What is being asked -
Where the listing below reaches the line containing "Ich habe die Datenschutzerklärung dieser", start writing out lines exactly, and stop once the line containing "Beantwortung meiner Anfrage" has been written.
--- Data provided ---
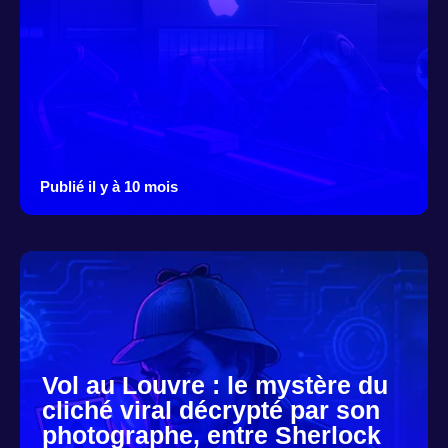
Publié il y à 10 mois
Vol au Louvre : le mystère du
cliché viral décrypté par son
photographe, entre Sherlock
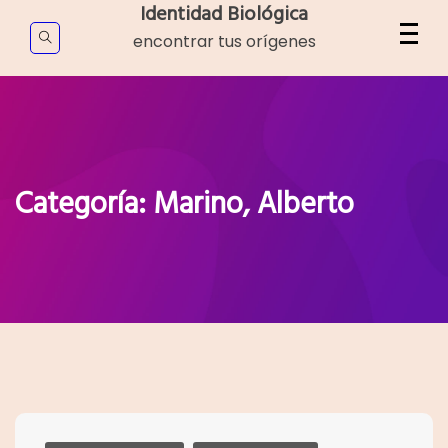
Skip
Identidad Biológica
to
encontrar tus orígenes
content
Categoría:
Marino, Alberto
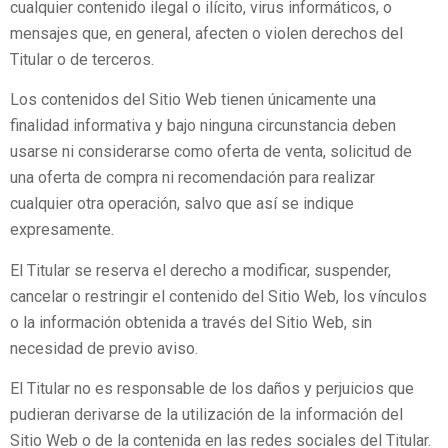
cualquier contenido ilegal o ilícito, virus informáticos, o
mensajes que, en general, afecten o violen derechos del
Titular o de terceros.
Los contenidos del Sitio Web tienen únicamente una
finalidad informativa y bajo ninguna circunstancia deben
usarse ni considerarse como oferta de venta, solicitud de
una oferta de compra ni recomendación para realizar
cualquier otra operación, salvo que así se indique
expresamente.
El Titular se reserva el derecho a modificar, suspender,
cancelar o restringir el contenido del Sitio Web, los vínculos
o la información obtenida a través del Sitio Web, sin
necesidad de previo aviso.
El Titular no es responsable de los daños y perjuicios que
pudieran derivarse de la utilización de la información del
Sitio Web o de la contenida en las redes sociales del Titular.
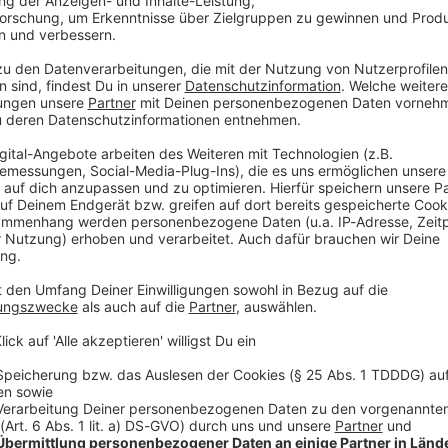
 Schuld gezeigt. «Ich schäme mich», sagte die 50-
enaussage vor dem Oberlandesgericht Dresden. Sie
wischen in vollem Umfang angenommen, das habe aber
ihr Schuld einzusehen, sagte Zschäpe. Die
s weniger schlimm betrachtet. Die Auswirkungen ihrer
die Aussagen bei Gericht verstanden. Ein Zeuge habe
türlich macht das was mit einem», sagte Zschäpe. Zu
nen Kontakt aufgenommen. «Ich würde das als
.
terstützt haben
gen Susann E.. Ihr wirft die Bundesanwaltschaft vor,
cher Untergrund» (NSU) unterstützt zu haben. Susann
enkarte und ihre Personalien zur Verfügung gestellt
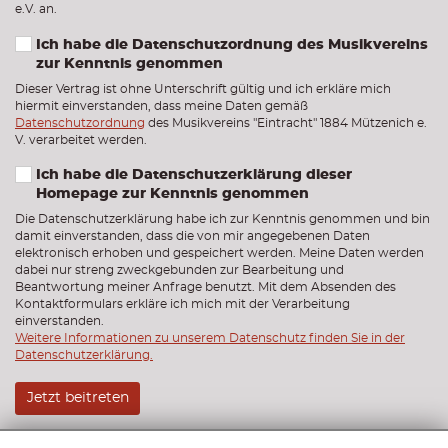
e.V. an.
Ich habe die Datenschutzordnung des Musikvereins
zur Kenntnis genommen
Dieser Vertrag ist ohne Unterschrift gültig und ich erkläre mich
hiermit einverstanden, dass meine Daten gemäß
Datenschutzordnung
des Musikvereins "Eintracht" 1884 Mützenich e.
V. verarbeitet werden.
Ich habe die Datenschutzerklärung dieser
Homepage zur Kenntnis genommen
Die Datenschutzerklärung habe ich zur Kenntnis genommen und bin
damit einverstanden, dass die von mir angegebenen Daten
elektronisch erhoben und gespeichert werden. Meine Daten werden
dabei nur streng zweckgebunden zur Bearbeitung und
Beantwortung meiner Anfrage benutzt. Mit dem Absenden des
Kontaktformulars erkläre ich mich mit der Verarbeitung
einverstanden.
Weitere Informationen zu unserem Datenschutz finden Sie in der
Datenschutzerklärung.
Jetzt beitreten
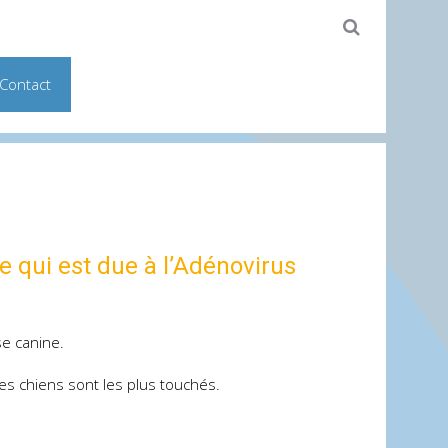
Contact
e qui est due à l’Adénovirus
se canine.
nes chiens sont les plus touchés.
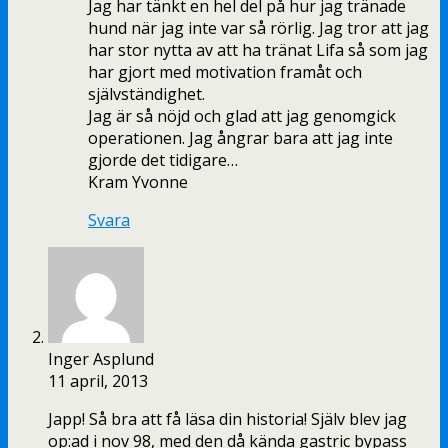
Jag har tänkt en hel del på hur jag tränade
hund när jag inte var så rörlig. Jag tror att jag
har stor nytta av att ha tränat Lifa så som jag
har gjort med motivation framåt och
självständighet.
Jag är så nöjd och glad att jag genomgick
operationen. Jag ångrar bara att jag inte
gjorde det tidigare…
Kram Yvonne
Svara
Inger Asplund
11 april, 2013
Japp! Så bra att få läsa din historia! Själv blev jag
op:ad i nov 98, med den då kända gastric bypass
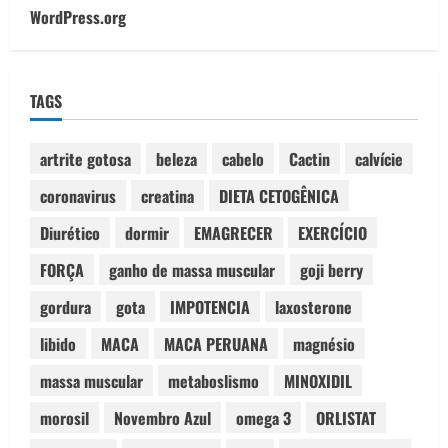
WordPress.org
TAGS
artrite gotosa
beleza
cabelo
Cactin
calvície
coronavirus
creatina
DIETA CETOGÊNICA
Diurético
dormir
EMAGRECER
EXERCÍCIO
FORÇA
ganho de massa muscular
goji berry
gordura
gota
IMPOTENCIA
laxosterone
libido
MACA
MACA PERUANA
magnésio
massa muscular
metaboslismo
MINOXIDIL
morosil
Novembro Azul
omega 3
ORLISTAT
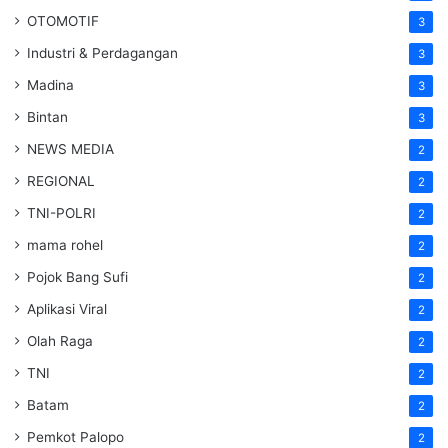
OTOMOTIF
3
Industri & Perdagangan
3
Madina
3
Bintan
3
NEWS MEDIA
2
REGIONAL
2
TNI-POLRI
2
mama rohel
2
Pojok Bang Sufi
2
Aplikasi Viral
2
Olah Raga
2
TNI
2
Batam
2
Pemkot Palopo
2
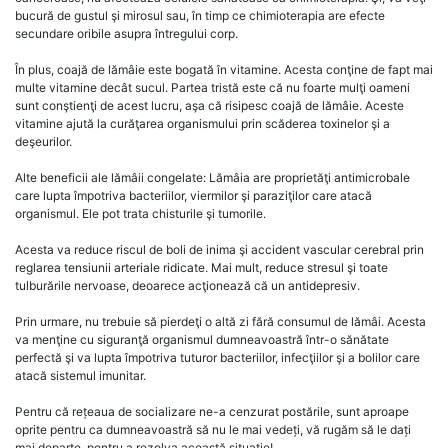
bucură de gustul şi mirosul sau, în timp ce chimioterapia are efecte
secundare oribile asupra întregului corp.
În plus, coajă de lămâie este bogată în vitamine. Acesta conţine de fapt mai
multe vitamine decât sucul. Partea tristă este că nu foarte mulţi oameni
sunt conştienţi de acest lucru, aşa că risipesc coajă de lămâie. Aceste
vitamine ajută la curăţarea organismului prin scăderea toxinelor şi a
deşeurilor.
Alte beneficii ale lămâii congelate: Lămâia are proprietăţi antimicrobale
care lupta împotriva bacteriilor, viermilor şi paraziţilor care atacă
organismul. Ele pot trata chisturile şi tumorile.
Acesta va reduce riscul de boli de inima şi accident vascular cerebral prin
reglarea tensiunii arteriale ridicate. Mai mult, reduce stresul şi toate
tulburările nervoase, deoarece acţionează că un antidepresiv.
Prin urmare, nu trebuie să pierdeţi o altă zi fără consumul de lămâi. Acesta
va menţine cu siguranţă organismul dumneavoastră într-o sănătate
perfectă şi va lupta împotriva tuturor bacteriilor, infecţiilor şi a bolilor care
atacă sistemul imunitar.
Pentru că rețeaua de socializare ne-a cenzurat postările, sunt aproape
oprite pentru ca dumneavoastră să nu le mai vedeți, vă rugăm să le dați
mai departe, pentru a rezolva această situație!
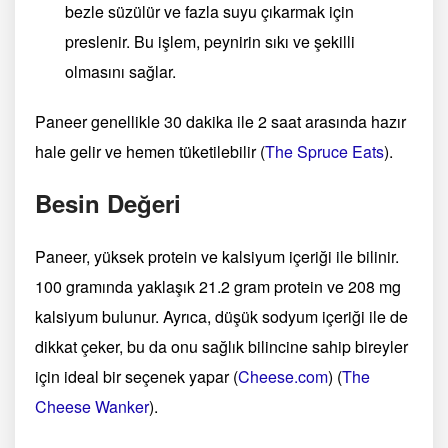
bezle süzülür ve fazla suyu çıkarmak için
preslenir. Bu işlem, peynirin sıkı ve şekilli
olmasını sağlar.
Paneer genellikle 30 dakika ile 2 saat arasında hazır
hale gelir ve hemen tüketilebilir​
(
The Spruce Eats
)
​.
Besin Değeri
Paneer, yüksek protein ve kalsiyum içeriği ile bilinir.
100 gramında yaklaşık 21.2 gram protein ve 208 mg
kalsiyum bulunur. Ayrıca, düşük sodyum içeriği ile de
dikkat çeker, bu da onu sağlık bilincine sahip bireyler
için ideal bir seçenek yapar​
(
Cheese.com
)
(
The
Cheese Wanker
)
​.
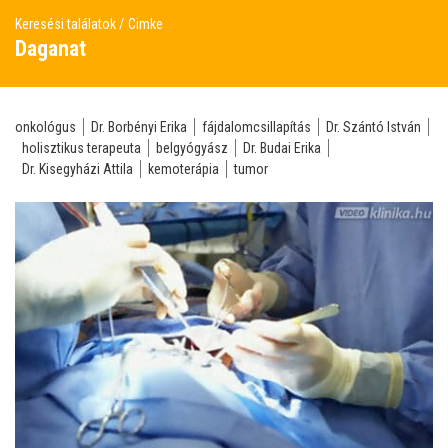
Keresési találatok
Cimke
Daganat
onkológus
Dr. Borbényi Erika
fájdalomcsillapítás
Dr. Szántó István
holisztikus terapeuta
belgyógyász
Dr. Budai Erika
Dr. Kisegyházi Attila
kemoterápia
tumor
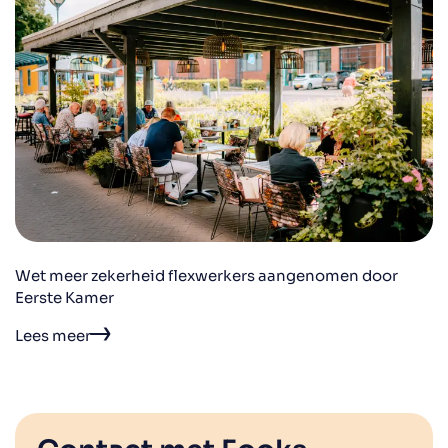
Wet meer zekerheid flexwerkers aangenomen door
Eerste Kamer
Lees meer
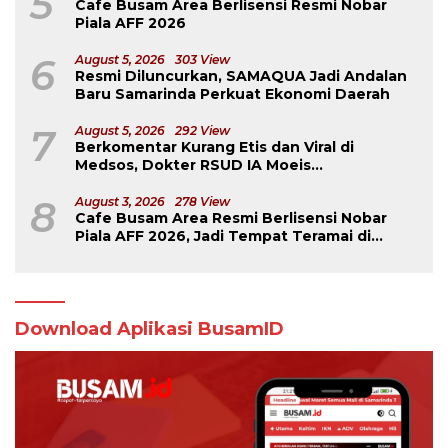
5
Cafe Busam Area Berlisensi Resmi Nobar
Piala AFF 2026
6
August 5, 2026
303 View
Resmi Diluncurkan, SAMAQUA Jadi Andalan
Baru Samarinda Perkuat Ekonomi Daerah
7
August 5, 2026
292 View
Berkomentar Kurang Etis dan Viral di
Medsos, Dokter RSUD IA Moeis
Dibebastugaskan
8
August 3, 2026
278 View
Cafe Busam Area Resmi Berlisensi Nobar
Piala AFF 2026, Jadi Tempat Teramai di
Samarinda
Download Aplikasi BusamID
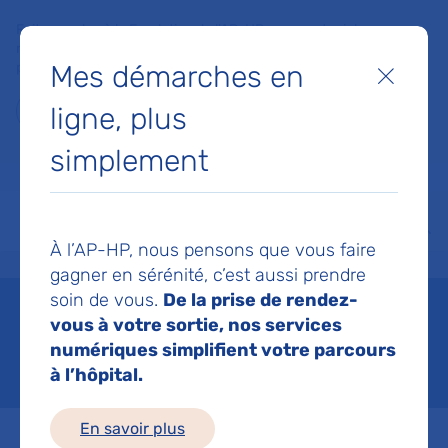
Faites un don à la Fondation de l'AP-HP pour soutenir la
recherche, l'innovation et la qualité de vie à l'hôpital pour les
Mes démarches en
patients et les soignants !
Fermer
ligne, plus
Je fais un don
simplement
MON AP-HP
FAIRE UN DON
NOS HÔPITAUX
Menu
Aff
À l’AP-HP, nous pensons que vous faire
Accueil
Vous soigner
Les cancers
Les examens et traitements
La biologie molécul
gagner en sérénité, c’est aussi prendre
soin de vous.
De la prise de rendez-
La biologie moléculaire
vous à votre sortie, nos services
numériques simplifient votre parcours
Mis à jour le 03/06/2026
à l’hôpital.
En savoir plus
---
Response below -
Ich habe die Datenschutzerklärung dieser
Homepage zur Kenntnis genommen
Die Datenschutzerklärung habe ich zur Kenntnis genommen und bin
damit einverstanden, dass die von mir angegebenen Daten
elektronisch erhoben und gespeichert werden. Meine Daten werden
dabei nur streng zweckgebunden zur Bearbeitung und
Beantwortung meiner Anfrage benutzt. Mit dem Absenden des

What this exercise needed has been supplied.